Enquanto esse tempo não chega, a Organização Mundial de Saúde (OMS) recomenda que a comunicação das autoridades cumpra critérios fundamentais para a sua eficácia junto da comunidade, de entre os quais destaco: uma apresentação clara dos riscos, reconhecimento do que ainda não se conhece e identificação do que está a ser feito para encontrar respostas, e as razões que fundamentam a implementação das medidas. Exorta a que toda a comunidade tenha voz e seja envolvida na resposta ao problema. A OMS alerta também para as consequências negativas muito sérias que uma comunicação equívoca, errática e ambígua pode ter na resposta à pandemia.

Identifica ainda seis critérios de uma estratégia global para o levantamento das restrições:

1.º) Confirmar que a transmissão do vírus está controlada.

2.º) Garantir que o sistema de saúde é capaz de detetar, testar, isolar e tratar todos os casos de covid-19 e rastrear todos os contactos; para o efeito, em todos os casos suspeitos deve haver testes e resultados 24 horas depois de identificados.

3.º) Assegurar que os riscos de novo surto são minimizados, nomeadamente em unidades de saúde e lares.

4.º) Implementar medidas preventivas nos locais considerados essenciais para a população – como é o caso dos locais de trabalho.

5.º) Gerir os riscos de importação de novos casos.

6.º) Capacitar a comunidade para se adaptar ao novo quotidiano e manter medidas de controlo.

Sabemos que a capacidade de controlar as situações de contágio numa ilha é francamente melhor do que em territórios com maior extensão e mais portas de entrada – e por isso estamos em fase de contenção (e não de mitigação). Mas, ainda assim, não se pode perder de vista a imprevisibilidade nem esquecer o que aprendemos com outras pandemias: a probabilidade de uma segunda ou terceira vagas.

> **TAREFAS**:
**A)** Repita, do excerto sobre a pandemia, tudo desde "Identifica ainda seis" até "depois de identificados.".
**B)** Segundo o excerto sobre a pandemia, quanto tempo após a identificação de um caso suspeito deve haver testes e resultados?
Baseie-se apenas no excerto.

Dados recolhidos
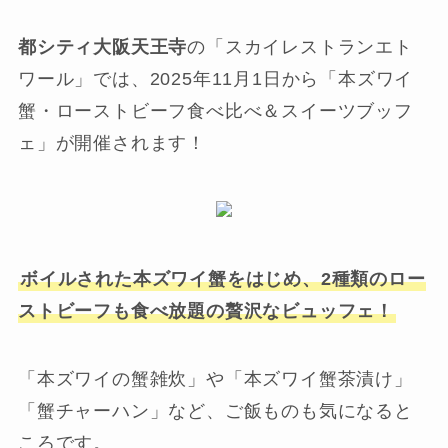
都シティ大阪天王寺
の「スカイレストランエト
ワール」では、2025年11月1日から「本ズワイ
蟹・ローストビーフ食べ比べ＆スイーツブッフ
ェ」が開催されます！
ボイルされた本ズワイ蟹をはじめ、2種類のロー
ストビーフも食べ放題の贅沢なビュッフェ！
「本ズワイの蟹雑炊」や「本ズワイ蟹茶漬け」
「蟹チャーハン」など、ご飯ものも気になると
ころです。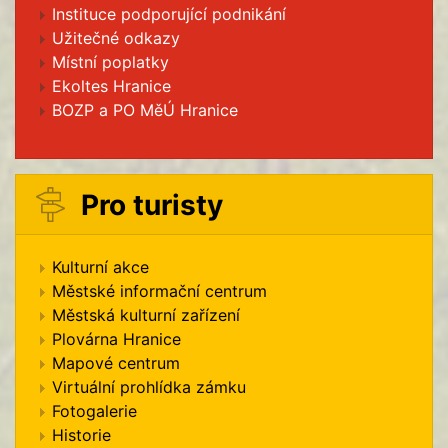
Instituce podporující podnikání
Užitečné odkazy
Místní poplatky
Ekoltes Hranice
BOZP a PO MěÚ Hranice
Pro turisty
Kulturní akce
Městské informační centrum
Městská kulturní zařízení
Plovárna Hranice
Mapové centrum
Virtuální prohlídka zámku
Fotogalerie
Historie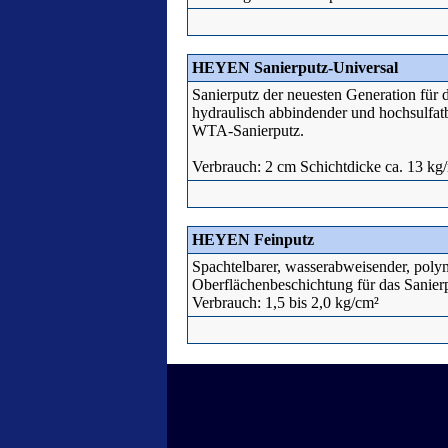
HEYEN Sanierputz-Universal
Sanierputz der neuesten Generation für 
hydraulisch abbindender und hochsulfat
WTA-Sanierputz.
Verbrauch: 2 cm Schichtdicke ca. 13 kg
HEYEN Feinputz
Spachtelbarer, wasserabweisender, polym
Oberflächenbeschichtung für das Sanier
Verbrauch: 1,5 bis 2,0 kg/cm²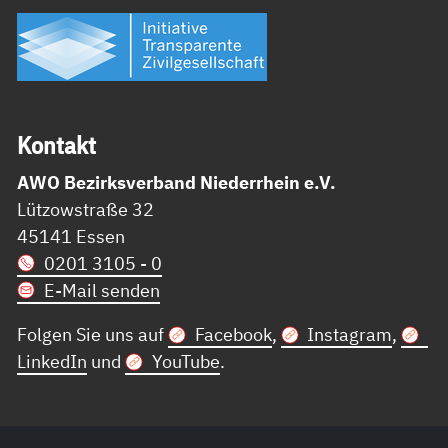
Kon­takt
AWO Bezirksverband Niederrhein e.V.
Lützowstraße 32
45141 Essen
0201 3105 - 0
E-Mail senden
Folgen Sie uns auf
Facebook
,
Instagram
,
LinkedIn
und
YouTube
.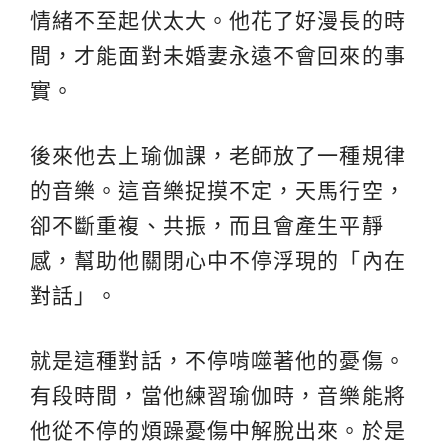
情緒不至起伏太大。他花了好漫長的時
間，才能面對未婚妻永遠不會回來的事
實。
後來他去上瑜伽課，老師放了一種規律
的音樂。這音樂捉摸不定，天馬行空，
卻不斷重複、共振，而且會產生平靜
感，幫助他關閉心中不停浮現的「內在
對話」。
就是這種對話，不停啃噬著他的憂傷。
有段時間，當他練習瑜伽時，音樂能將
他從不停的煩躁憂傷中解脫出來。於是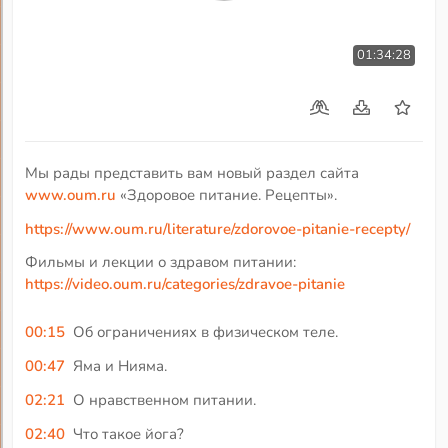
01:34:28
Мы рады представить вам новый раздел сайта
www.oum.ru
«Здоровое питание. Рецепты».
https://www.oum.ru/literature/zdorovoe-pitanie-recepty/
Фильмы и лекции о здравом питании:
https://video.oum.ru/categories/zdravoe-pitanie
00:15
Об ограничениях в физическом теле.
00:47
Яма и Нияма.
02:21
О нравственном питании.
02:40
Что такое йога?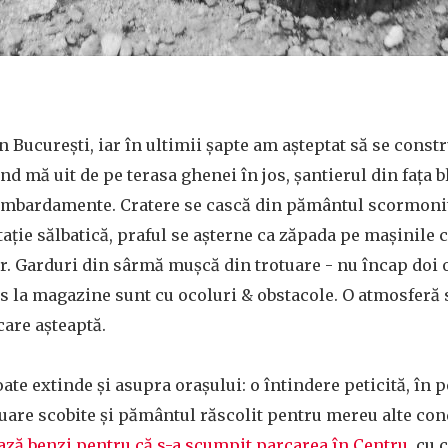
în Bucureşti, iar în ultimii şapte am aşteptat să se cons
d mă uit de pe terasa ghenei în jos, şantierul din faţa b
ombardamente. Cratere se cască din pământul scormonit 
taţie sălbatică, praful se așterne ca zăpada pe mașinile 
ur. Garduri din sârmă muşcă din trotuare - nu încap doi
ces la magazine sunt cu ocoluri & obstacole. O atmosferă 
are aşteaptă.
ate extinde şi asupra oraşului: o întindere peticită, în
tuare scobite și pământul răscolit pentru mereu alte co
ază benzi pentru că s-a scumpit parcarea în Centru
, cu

---

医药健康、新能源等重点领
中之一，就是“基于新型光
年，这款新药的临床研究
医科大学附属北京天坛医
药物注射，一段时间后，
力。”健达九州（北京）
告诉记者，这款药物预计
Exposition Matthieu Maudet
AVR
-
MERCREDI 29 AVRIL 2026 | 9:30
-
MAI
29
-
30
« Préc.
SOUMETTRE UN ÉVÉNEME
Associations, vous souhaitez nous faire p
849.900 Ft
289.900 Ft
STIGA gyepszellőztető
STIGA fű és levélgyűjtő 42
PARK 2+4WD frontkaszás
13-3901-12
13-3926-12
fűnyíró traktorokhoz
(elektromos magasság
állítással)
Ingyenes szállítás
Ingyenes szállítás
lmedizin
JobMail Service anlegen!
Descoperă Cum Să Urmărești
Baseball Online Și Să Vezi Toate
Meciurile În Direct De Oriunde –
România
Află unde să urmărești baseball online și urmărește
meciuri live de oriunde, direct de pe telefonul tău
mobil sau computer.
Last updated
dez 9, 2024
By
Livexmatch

> **RESPOSTAS**:
**A)**
Identifica ainda seis critérios de uma estratégia global para o levantamento das restrições:

1.º) Confirmar que a transmissão do vírus está controlada.

2.º) Garantir que o sistema de saúde é capaz de detetar, testar, isolar e tratar todos os casos de covid-19 e rastrear todos os contactos; para o efeito, em todos os casos suspeitos deve haver testes e resultados 24 horas depois de identificados.

**B)** 24 horas depois de identificado.